Пришел и отец. Мы снова, как в обед, усаживаемся вокруг стола. После ужина отец с братом уходят спать на кухню, поближе к огню. Мы потеснились на постели, освободив место для тетушки Уцупэр. И для Дицы. В ее объятиях засыпает моя сестренка Рица. Я свертываюсь калачиком и стараюсь как можно дальше отодвинуться от Дицы, так что упираюсь щекой в сундук, отделяющий постель от стены и окна. Привернутая лампа мигает. Свет от нее тусклый, слабый. Словно сквозь густой дым угадываются стены комнаты. Мама все еще шепчется с тетушкой. Ночь привалила к окну огромные, обитые мягким бархатом плиты мрака. Я знаю, что теперь на всем белом свете, от края до края, от земли до неба, владычествует тьма. Тесно прижавшись друг к другу, мы лежим рядышком, укрытые грубым одеялом. На улице, во тьме, остались лишь дикие звери. И стоят в ночи за стенами дома деревья…
Голоса мамы и тетушки Уцупэр звучат все глуше. Они уже едва слышны. Я уже еле различаю их, как будто кто-то заложил мне уши ватой. Дыхание мое становится все реже, все неслышней. Под чьей-то мягкой, бархатистой ладонью смыкаются веки. Вдруг Дица поворачивается ко мне, охватывает меня руками и крепко-крепко прижимает к себе. От нее пышет жаром. Она вся пылает. Прикосновение чужого тела возбуждает меня. Кажется, будто мне в кожу и под кожу впились тысячи муравьев. Дица обхватывает меня за плечи и легко переворачивает лицом к себе. Я пытаюсь отпихнуться. Но она подсовывает мне свои жаркие груди. Я впиваюсь в них пальцами. И уже не могу оторваться. Лампа потухла.

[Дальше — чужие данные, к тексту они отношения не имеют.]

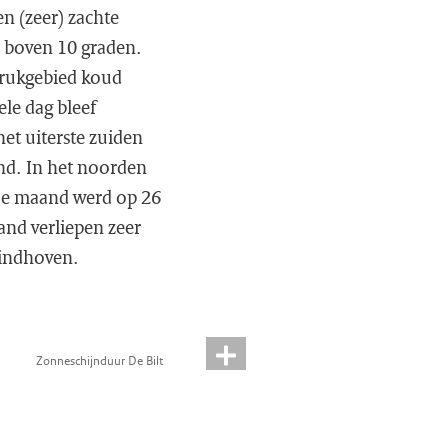
n (zeer) zachte
a boven 10 graden.
drukgebied koud
le dag bleef
et uiterste zuiden
nd. In het noorden
 de maand werd op 26
and verliepen zeer
Eindhoven.
Zonneschijnduur De Bilt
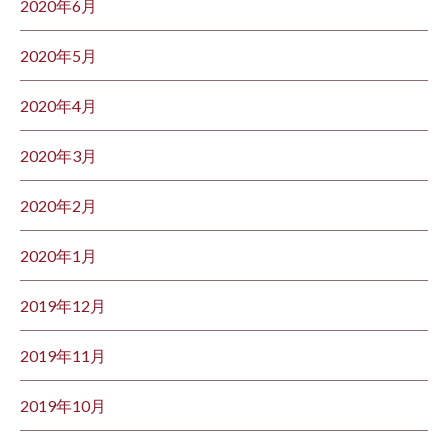
2020年6月
2020年5月
2020年4月
2020年3月
2020年2月
2020年1月
2019年12月
2019年11月
2019年10月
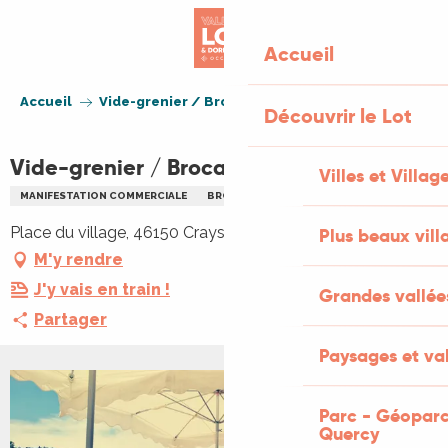
Aller
au
Accueil
contenu
principal
Accueil
Vide-grenier / Brocante à Crayssac
Découvrir le Lot
Vide-grenier / Brocante à Crayssac
Villes et Villag
MANIFESTATION COMMERCIALE
BROCANTE
VIDE GRENIERS BRADERIE
Place du village, 46150 Crayssac
Plus beaux vill
M'y rendre
J'y vais en train !
Grandes vallée
Partager
Paysages et val
Parc - Géoparc
Quercy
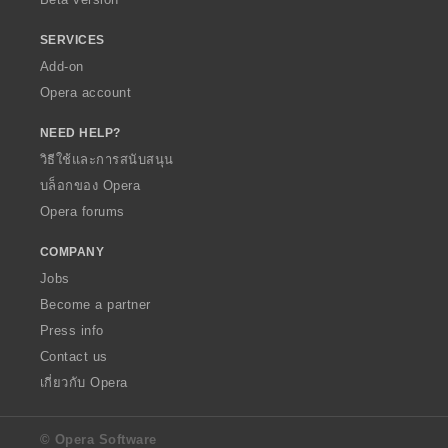
SERVICES
Add-on
Opera account
NEED HELP?
วิธีใช้และการสนับสนุน
บล็อกของ Opera
Opera forums
COMPANY
Jobs
Become a partner
Press info
Contact us
เกี่ยวกับ Opera
© Opera Software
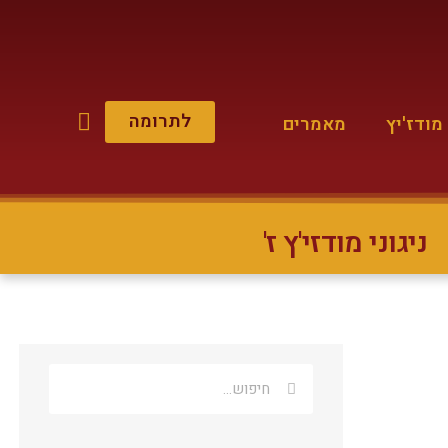
לתרומה
ודז'יץ
מאמרים
ניגוני מודזי'ץ ז'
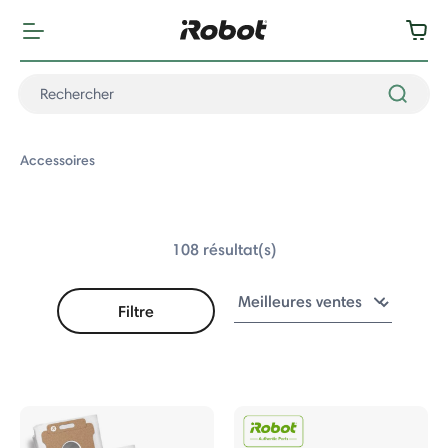
Accessoires
108 résultat(s)
Filtre
Accessoires
a
ba Combo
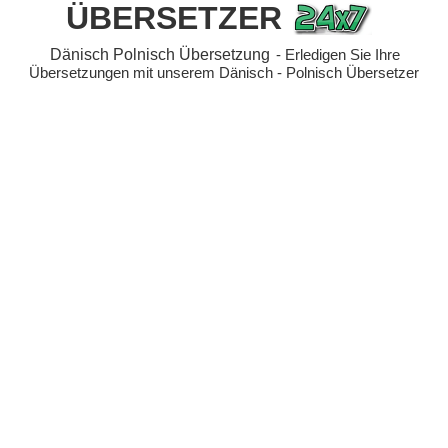
ÜBERSETZER
Dänisch Polnisch Übersetzung
- Erledigen Sie Ihre
Übersetzungen mit unserem Dänisch - Polnisch Übersetzer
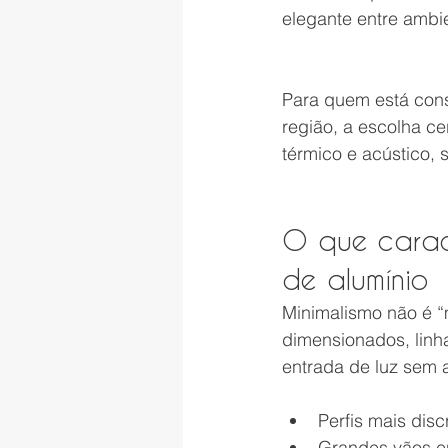
elegante entre ambi
Para quem está con
região, a escolha ce
térmico e acústico, 
O que caract
de alumínio
Minimalismo não é “
dimensionados, linha
entrada de luz sem
Perfis mais disc
Grandes vãos e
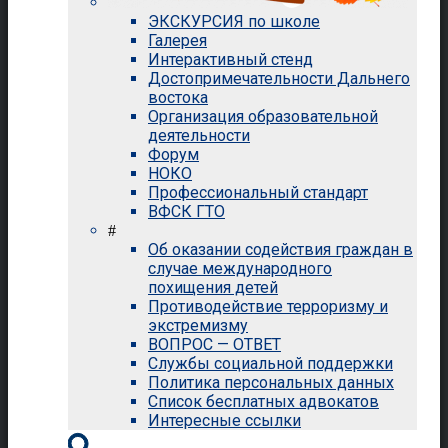
ЭКСКУРСИЯ по школе
Галерея
Интерактивный стенд
Достопримечательности Дальнего
востока
Организация образовательной
деятельности
Форум
НОКО
Профессиональный стандарт
ВФСК ГТО
#
Об оказании содействия граждан в
случае международного
похищения детей
Противодействие терроризму и
экстремизму
ВОПРОС — ОТВЕТ
Службы социальной поддержки
Политика персональных данных
Список бесплатных адвокатов
Интересные ссылки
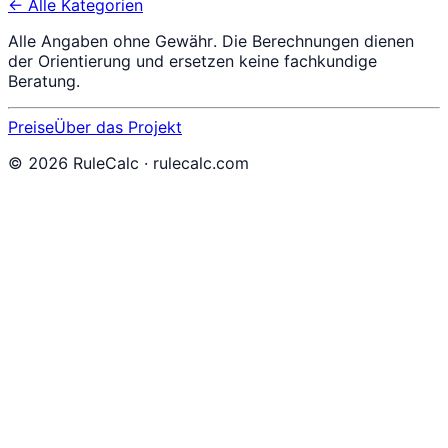
← Alle Kategorien
Alle Angaben ohne Gewähr. Die Berechnungen dienen
der Orientierung und ersetzen keine fachkundige
Beratung.
Preise
Über das Projekt
©
2026
RuleCalc · rulecalc.com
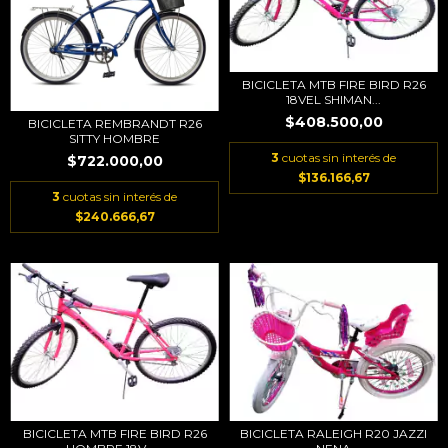
BICICLETA MTB FIRE BIRD R26
18VEL SHIMAN...
$408.500,00
BICICLETA REMBRANDT R26
SITTY HOMBRE
3
cuotas sin interés de
$722.000,00
$136.166,67
3
cuotas sin interés de
$240.666,67
BICICLETA MTB FIRE BIRD R26
BICICLETA RALEIGH R20 JAZZI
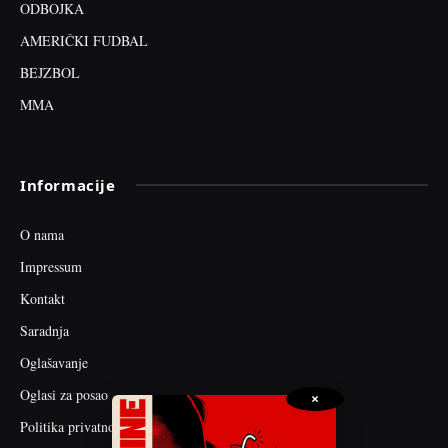
ODBOJKA
AMERIČKI FUDBAL
BEJZBOL
MMA
Informacije
O nama
Impressum
Kontakt
Saradnja
Oglašavanje
Oglasi za posao
×
Politika privatnosti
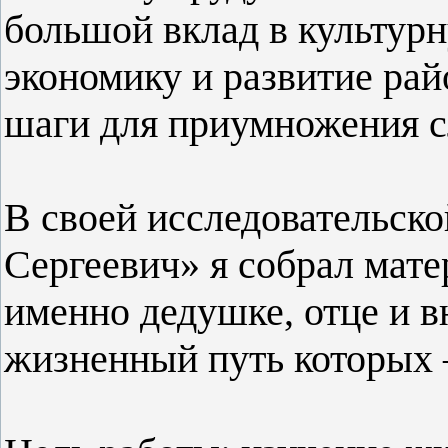
большой вклад в культур
экономику и развитие ра
шаги для приумножения с
В своей исследовательско
Сергеевич» я собрал мате
именно дедушке, отце и в
жизненный путь которых 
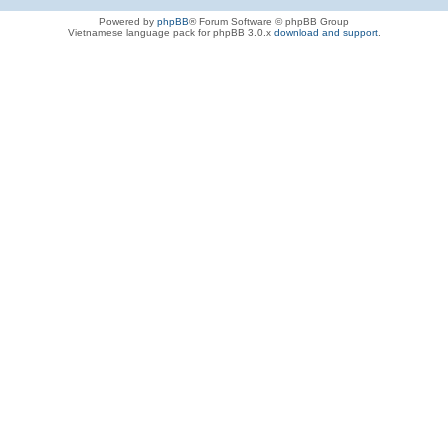
Powered by
phpBB
® Forum Software © phpBB Group
Vietnamese language pack for phpBB 3.0.x
download and support
.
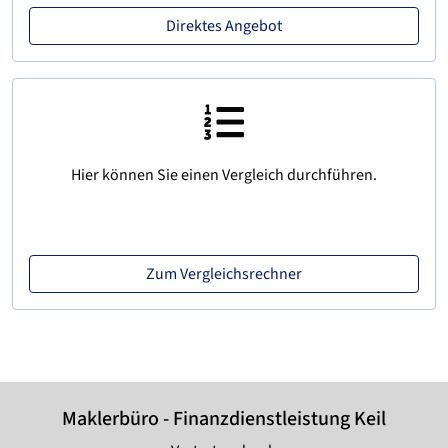
Direktes Angebot
Hier können Sie einen Vergleich durchführen.
Zum Vergleichsrechner
Maklerbüro - Finanzdienstleistung Keil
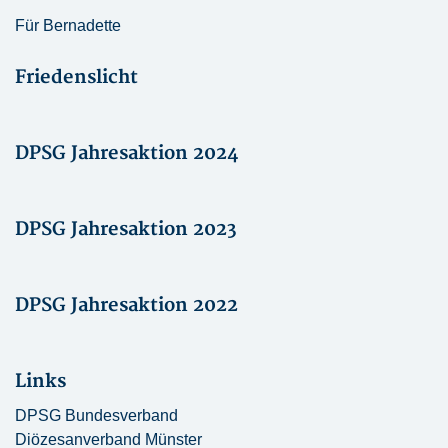
Für Bernadette
Friedenslicht
DPSG Jahresaktion 2024
DPSG Jahresaktion 2023
DPSG Jahresaktion 2022
Links
DPSG Bundesverband
Diözesanverband Münster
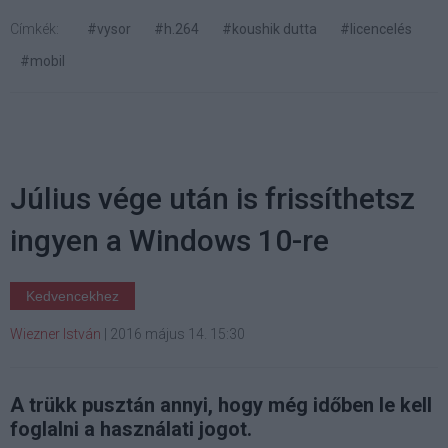
Címkék:
#vysor
#h.264
#koushik dutta
#licencelés
#mobil
Július vége után is frissíthetsz
ingyen a Windows 10-re
Kedvencekhez
Wiezner István
|
2016 május 14. 15:30
A trükk pusztán annyi, hogy még időben le kell
foglalni a használati jogot.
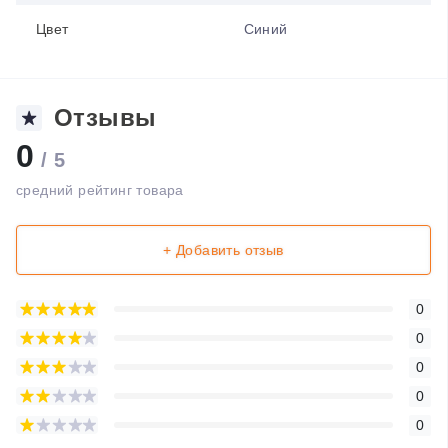
Цвет
Синий
Отзывы
0
/ 5
средний рейтинг товара
+ Добавить отзыв
0
0
0
0
0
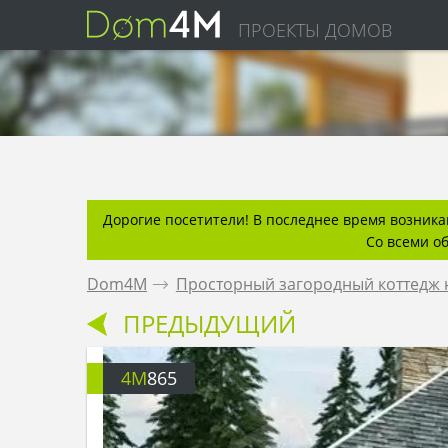
ПРОЕКТЫ ДОМОВ
Дорогие посетители! В последнее время возникаю
Со всеми о
Dom4M
.
Просторный загородный коттедж н
ПРЕДЫДУЩИЙ
4M
865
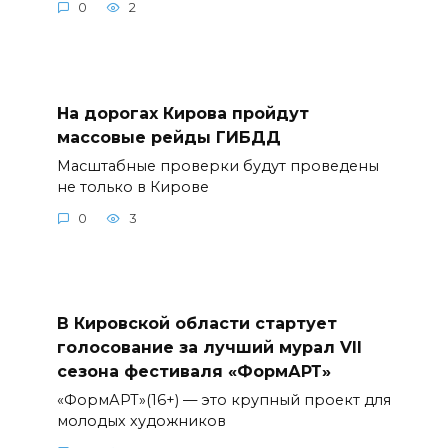
0
2
На дорогах Кирова пройдут
массовые рейды ГИБДД
Масштабные проверки будут проведены
не только в Кирове
0
3
В Кировской области стартует
голосование за лучший мурал VII
сезона фестиваля «ФормАРТ»
«ФормАРТ»(16+) — это крупный проект для
молодых художников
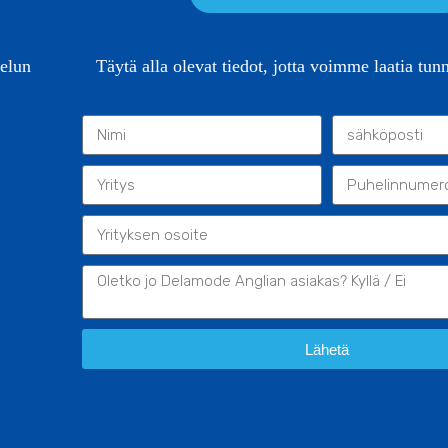
telun
Täytä alla olevat tiedot, jotta voimme laatia tun
Lähetä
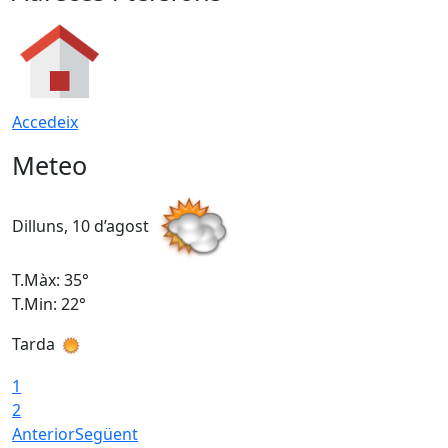
Accedeix
Meteo
Dilluns, 10 d’agost
D
T.Màx: 35°
T
T.Min: 22°
T
Tarda
T
1
2
Anterior
Següent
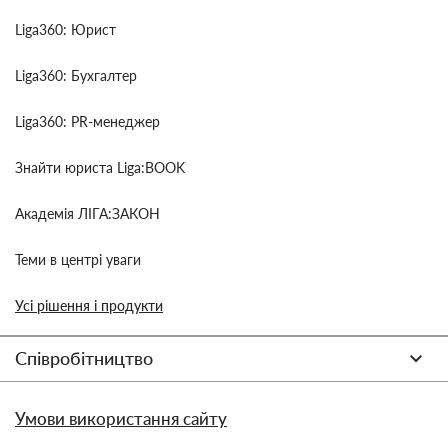
Liga360: Юрист
Liga360: Бухгалтер
Liga360: PR-менеджер
Знайти юриста Liga:BOOK
Академія ЛІГА:ЗАКОН
Теми в центрі уваги
Усі рішення і продукти
Співробітництво
Умови використання сайту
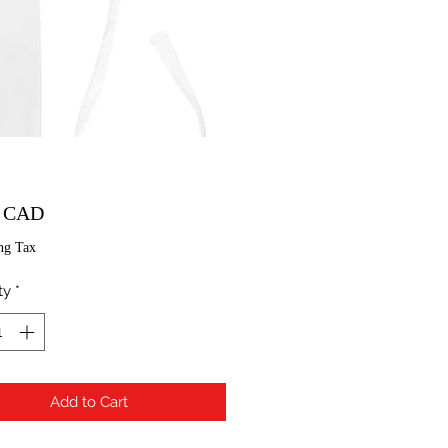
Price
0 CAD
ng Tax
ty
*
Add to Cart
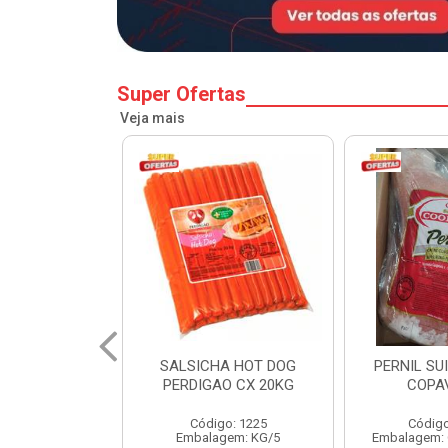
Super Ofertas
Veja mais
A HOT DOG
PERNIL SUINO C/OSSO
HAMBURGU
O CX 20KG
COPAVEL KG
PERDIGAO 
o: 1225
Código: 12301
Códig
gem: KG/5
Embalagem: CX/± 19,56 KG
Embalag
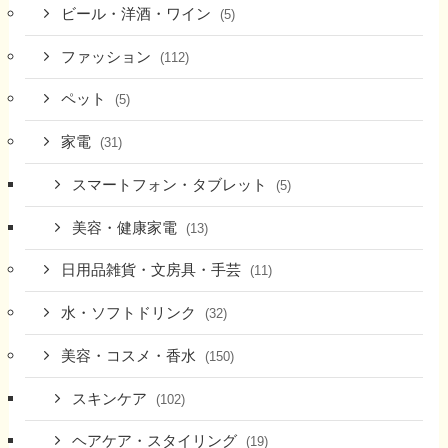
ビール・洋酒・ワイン
(5)
ファッション
(112)
ペット
(5)
家電
(31)
スマートフォン・タブレット
(5)
美容・健康家電
(13)
日用品雑貨・文房具・手芸
(11)
水・ソフトドリンク
(32)
美容・コスメ・香水
(150)
スキンケア
(102)
ヘアケア・スタイリング
(19)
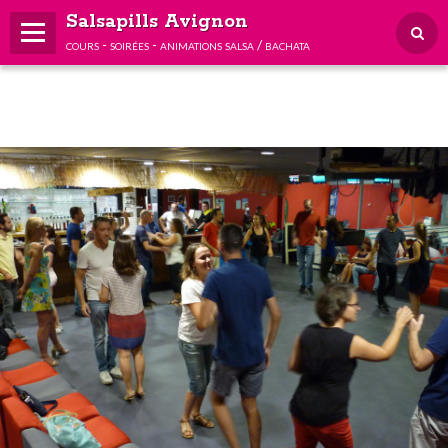
Salsapills Avignon
cours - soirées - animations salsa / bachata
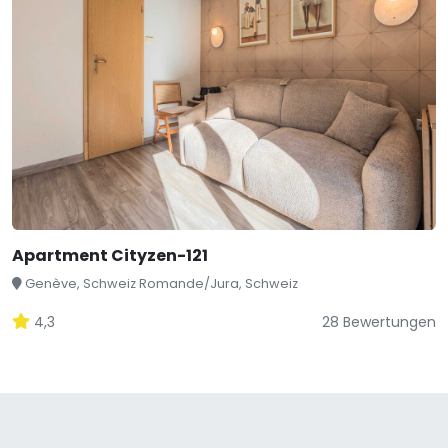
Apartment Cityzen-121
Genève, Schweiz Romande/Jura, Schweiz
4,3
28 Bewertungen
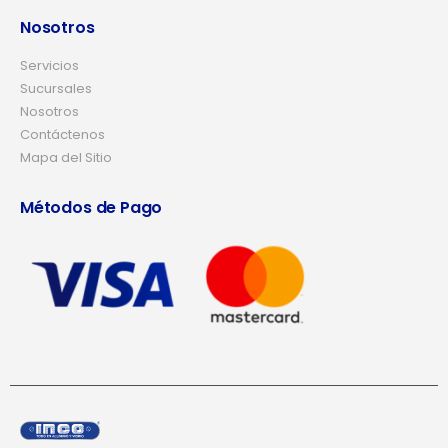
Nosotros
Servicios
Sucursales
Nosotros
Contáctenos
Mapa del Sitio
Métodos de Pago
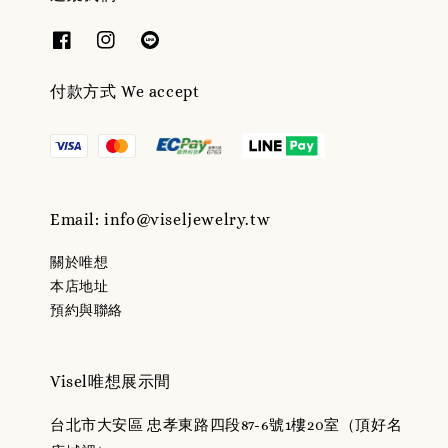
付款方式 We accept
Email: info@viseljewelry.tw
關於唯想
本店地址
預約與聯絡
Visel唯想展示間
台北市大安區 忠孝東路四段87-6號1樓20室（頂好名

Куда девался сон? Ведь я, кажется, уже засыпал!
В этот свой приезд тетушка Уцупэр привезла к нам мою двоюродную сестру. Иногда вместе с тетушкой приезжает ее муж, мой дядя, Прекуп Урбан Уцупэр. Это высокий мужчина, широкий в плечах, а сам тонкий, как угорь, острый, как лезвие; глаза у него черные, глубоко посаженные, так и полыхают огнем из-под густых, пышных бровей. Лицо у дяди очень темное, как чугун. Он сажает меня на колени. Качает. Дядя любит играть со мной. Сердце его истосковалось по детям, особенно по мальчикам. Их у него было двое: Гуцэ, умерший в прошлом году от сибирской язвы – он был чуть постарше моего брата Иона, – и Пантилие, в том же году погибший на военной службе в Турну. Тело его дядюшка Уцупэр в закрытом гробу перевез на телеге в родное село и похоронил рядом с Гуцэ. Славный паренек был мой двоюродный брат Пантилие!.. На верхней губе у него уже пробивались усики, и когда он смеялся – а смеялся он без конца, – то в улыбке открывались два ряда белоснежных зубов. Под мышкой он всегда носил короткую дубинку – обороняться от собак и от парней, если бы те осмелились, хотя бы в шутку, приставать к его девушкам.
– Да сколько же у тебя девушек, Пантилие? – как-то спросила мама.
– Ох, много, тетя Марие, – коли нет бородавок на носу, та, значит, и моя…
И заливался смехом. Смеялись и мы. Ни у одной из знакомых нам девок бородавок на носу не было. Выходило, что все девушки села – девушки моего двоюродного брата. Всё любил Пантилие – девушек, работу, жизнь. В голове у него сами собой складывались песни. Он звал музыкантов, учил их этим песням и заставлял исполнять их для себя, когда бывал весел, или для людей, чтобы шла о нем добрая молва. И слава о его песенках докатилась до города, прямо до городской префектуры. Пантилие пел, а скрипачи подхватывали:
Услышали те песни приказчики, донесли помещику, что Пантилие подбивает народ бунтовать. Требует его помещик к себе в имение. Пришел Пантилие. Дубинка, как всегда, под мышкой торчит.